Resting her fingertips against the commendation he had received for his actions during their encounter with the Narada, she stretched up onto her toes and brushed her lips across the corner of his in a friendly good luck kiss.
“Get through this,” she told him, “and when you’re done you can change back into your civvies and I’ll take you out to dinner. I know a great burger and a beer place that you’ll love.”
Friendship - and the glimmer of perhaps something more - shone in her eyes, provoking the first genuine smile she had seen from him in over a month.
Their intense study of one another was broken by the sound of the producer calling his name and beckoning him to the set.
“You’ll wait here?”
“I’ll be right here,” she confirmed.
Standing in the wings, she positioned herself behind the shoulder of the host, directly in his line of sight.

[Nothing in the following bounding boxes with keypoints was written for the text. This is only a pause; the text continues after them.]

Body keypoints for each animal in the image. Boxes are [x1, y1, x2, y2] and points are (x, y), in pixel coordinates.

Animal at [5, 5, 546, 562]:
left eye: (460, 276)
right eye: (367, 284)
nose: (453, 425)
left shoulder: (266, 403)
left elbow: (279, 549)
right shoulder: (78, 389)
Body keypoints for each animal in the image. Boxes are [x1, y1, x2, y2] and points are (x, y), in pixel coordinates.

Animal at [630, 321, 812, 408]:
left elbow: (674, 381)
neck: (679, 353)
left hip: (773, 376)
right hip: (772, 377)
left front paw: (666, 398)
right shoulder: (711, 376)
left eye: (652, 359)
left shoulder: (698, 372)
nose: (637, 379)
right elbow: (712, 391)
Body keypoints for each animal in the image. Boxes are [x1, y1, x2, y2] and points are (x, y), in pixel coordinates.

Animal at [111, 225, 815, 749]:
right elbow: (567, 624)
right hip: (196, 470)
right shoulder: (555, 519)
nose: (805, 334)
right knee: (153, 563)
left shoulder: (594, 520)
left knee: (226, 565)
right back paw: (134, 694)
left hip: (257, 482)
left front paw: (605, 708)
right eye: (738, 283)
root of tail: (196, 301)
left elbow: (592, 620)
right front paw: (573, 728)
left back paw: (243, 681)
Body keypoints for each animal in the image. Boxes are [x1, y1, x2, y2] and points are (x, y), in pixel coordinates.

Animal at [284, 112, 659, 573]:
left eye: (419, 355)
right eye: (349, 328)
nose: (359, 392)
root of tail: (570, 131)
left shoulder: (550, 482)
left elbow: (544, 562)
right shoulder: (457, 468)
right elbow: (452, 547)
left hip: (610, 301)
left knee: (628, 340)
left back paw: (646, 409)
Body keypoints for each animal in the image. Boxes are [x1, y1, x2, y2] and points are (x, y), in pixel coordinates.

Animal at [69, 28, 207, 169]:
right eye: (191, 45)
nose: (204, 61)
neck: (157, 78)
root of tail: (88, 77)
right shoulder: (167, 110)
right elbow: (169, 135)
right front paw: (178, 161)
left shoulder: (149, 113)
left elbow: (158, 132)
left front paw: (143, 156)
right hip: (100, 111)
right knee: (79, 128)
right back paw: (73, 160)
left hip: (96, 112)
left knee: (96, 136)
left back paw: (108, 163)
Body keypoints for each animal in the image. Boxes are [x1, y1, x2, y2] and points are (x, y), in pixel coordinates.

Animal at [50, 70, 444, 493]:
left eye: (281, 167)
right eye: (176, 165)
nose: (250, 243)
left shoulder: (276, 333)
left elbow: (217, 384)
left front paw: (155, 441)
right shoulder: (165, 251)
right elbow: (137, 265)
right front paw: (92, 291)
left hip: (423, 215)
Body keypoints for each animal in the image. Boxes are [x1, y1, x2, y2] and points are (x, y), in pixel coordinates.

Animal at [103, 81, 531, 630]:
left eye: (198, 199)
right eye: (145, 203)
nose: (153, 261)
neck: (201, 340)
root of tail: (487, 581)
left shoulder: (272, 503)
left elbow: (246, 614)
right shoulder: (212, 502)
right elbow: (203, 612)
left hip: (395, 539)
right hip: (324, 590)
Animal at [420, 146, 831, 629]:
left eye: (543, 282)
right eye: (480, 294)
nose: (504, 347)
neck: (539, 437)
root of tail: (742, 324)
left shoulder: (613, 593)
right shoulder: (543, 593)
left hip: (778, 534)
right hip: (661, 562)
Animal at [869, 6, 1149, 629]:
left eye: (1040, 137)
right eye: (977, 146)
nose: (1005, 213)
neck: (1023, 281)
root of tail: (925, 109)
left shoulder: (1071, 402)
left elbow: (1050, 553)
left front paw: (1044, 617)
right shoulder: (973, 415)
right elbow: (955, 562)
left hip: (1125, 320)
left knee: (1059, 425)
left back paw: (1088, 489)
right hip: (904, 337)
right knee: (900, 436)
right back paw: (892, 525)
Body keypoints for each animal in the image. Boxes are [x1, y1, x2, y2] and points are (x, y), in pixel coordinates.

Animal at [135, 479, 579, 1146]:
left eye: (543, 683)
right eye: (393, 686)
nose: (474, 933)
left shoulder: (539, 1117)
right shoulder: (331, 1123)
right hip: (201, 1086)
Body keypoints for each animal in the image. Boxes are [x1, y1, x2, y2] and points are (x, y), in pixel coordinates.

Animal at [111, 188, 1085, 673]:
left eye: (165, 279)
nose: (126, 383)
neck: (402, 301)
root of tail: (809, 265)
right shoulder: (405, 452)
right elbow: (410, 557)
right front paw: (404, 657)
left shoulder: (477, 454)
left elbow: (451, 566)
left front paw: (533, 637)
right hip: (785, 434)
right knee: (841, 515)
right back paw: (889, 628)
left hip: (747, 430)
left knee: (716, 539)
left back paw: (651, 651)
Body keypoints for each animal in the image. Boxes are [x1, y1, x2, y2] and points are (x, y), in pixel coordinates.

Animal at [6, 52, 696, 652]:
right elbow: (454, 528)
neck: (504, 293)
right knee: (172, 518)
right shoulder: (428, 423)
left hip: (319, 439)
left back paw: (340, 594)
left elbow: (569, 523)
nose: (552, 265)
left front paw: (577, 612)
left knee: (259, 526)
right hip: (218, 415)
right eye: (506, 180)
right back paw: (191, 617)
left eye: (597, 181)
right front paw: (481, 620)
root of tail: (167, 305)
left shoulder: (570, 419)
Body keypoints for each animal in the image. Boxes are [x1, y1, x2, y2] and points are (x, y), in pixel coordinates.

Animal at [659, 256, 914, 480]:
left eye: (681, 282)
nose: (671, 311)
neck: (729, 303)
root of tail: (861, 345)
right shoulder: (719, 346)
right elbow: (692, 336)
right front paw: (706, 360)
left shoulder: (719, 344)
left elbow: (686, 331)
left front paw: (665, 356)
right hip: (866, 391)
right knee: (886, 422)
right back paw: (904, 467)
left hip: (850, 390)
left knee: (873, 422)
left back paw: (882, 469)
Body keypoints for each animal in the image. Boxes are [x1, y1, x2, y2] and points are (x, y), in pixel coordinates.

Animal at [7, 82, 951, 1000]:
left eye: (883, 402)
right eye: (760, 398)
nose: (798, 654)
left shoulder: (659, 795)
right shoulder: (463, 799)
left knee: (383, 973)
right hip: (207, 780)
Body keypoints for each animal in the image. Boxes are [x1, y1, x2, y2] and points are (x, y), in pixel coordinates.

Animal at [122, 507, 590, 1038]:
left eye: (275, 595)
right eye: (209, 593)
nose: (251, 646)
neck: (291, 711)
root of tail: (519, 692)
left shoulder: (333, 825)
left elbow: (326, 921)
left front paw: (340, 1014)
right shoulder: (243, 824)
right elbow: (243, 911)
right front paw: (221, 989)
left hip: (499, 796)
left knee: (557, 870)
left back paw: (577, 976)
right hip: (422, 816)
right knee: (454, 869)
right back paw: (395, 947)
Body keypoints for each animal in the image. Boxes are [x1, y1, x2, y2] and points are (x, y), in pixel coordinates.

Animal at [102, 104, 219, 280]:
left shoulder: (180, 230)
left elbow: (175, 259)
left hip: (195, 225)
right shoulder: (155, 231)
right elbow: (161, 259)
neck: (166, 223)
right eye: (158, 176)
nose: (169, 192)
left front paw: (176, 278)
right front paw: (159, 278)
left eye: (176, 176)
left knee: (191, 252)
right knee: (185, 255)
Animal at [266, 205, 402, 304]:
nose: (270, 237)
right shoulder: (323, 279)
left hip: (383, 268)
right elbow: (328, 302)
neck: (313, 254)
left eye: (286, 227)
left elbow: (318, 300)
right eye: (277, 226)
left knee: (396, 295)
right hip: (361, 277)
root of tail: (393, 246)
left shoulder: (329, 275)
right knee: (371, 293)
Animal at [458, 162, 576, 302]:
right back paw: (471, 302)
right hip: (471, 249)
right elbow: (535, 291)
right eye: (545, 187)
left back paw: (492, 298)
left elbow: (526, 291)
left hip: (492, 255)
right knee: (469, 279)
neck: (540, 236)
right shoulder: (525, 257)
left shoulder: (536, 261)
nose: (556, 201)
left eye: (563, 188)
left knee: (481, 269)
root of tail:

One more ordeal for him to get through but he wouldn’t do it alone.
End
Notes:
I’m certainly not the first to think it would be interesting to play with the episode Conscience of a King in the JJ-verse. I wanted to keep some of the core facts but also tweak some others, the most important to me being how would things change with reboot-Kirk, i.e., a younger Kirk faced with this situation? Would he be more inclined to bring his crew into his confidence than TOS-Kirk? That was the root of the idea and this is what came of it.